Louise DUPIN ne décèdera qu’en 1799, ce qui pose la question de savoir pourquoi elle a finalement renoncé à publier son ouvrage. L’hypothèse la plus fréquemment avancée est qu’elle aurait été détournée de son projet par une série de deuils et de soucis familiaux. Son fils unique, Jacques-Armand, joueur invétéré et spéculateur mal avisé, une “mauvaise tête”, comme le qualifie ROUSSEAU, donne depuis longtemps bien des tracas à ses parents. Il accumule d’énormes dettes, au point, en 1750, de contraindre son père à mettre en vente une partie de ses biens. Claude DUPIN finit par faire enfermer son fils dans un établissement religieux, mais l’homme s’en évade et gagne la Hollande d’où sa mauvaise vie lui vaut d’être extradé. À son retour en France, il est interné en forteresse sous prétexte de folie. Craignant qu’il se suicide, ses parents le font relâcher en 1765 pour l’exiler vers l’Île de France où, deux ans plus tard, il mourra, victime de la fièvre jaune.
En 1769, Louise DUPIN voit également mourir son mari dont elle doit partager les biens avec son beau-fils, issu d’un premier mariage, et son petit-fils. Conservant Chenonceau, elle y réside désormais la plupart du temps.
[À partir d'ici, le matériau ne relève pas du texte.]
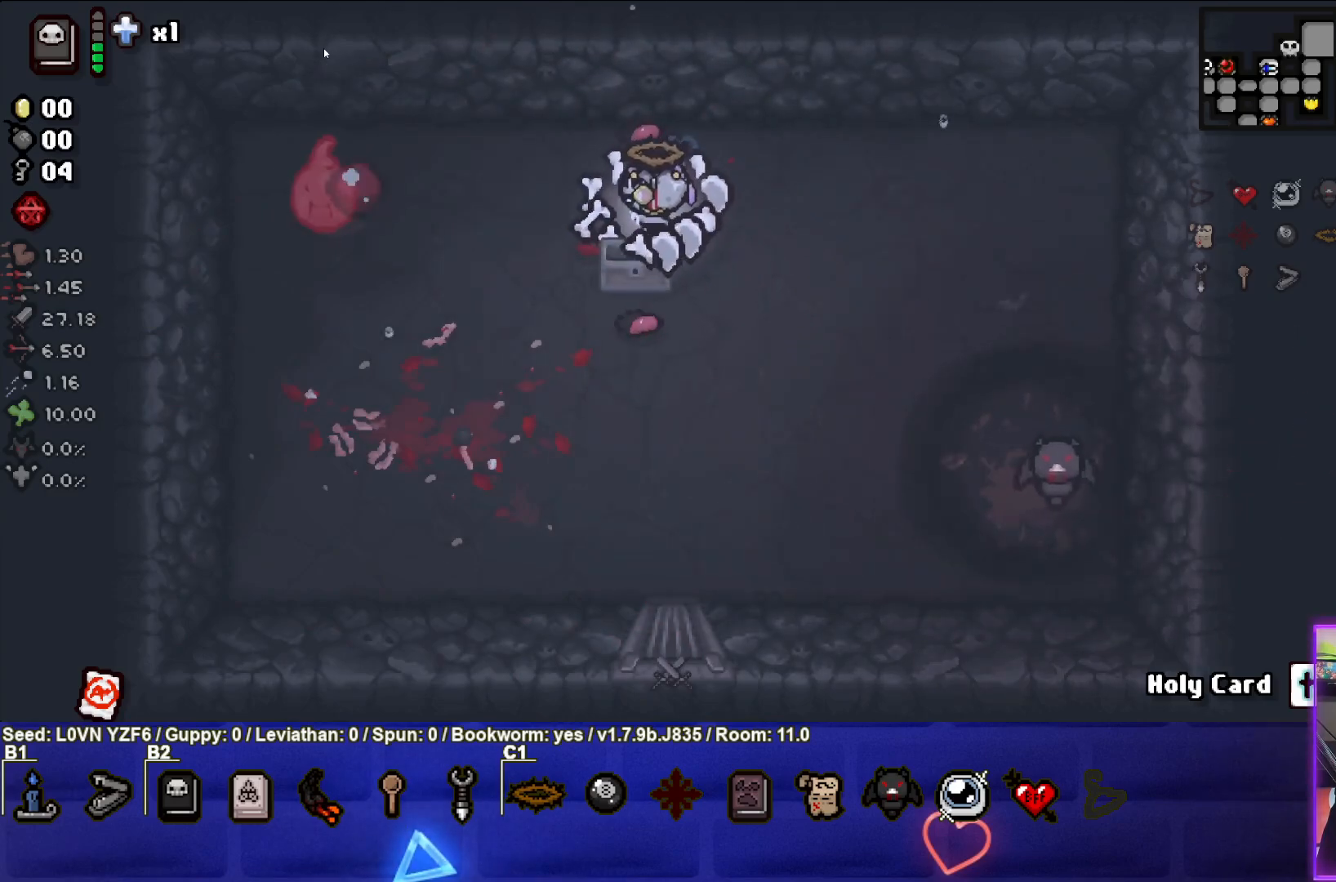
{"buttons": ["SQUARE"], "left_stick": "down-right", "events": [[33, "left_stick", "center"], [133, "left_stick", "left"], [267, "left_stick", "up-left"], [400, "left_stick", "down-right"]]}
Certains auteurs avancent que, ayant désormais perdu une grande partie de son aisance financière et surtout les hautes protections que les relations de son mari lui garantissaient, elle aurait d’elle-même renoncé à publier un ouvrage trop ouvertement polémique.
Admirative de la personnalité de la seconde épouse de son arrière-grand-père, Aurore DUPIN, plus connue sous le nom de plume de George SAND, livrera au siècle suivant sa propre analyse : « L’ouvrage ne fut point exécuté, à cause de la mort de M. DUPIN, et madame DUPIN, par modestie, ne publia jamais ses travaux. Certains résumés de ses opinions, écrits de sa propre main, sous l’humble titre d’Essais, mériteraient pourtant de voir le jour, ne fût-ce que comme document historique à joindre à l’histoire philosophique du siècle dernier. Cette aimable femme est de la famille des beaux et bons esprits de son temps, et il est peut-être beaucoup à regretter qu’elle n’ait pas consacré sa vie à développer et à répandre la lumière qu’elle portait dans son cœur. »
Quant à ROUSSEAU, il acquiert une certaine célébrité avec la parution en 1750 de son Discours sur les sciences et les arts. Désormais sorti d’un relatif anonymat et souhaitant voler de ses propres ailes, il quitte le service des DUPIN, l’année suivante, pour entamer sa prolifique carrière d’écrivain et de philosophe. Malgré sa participation active à l’œuvre mort-née de son ancienne employeuse, ROUSSEAU reste jusqu’à nos jours une cible de choix des milieux féministes. Certaines de ses déclarations et de ses écrits passent pour des prises de position purement misogynes et surtout très conservatrices en ce qui concerne le rôle des femmes dans la société. Même si aujourd’hui ce jugement est tempéré par les chercheurs, il est certain que certaines de ses affirmations ne plaident guère en sa faveur, telles que : « La femme ne peut s’occuper de vérités abstraites. La femme, qui est faible, a besoin de s’appuyer sur plus fort qu’elle. Toute son attention consiste donc à plaire à l’homme, pour s’en faire un protecteur », ou encore : « La femme est faite spécialement pour plaire à l’homme. Si l’homme doit lui plaire, c’est d’une nécessité moins directe ; il plaît par cela seul qu’il est fort. »
Quoi qu’il en soit, Louise DUPIN, avec son projet d’encyclopédie, fait figure de véritable pionnière du féminisme, annonciatrice des grandes figures de la Révolution qui défendront avec détermination la cause des femmes. La collection Dicopathe étant majoritairement constituée d’ouvrages rédigés par des hommes, ce billet nous donne l’occasion de rendre hommage aux (trop rares, du moins à une certaine époque) femmes lexicographes !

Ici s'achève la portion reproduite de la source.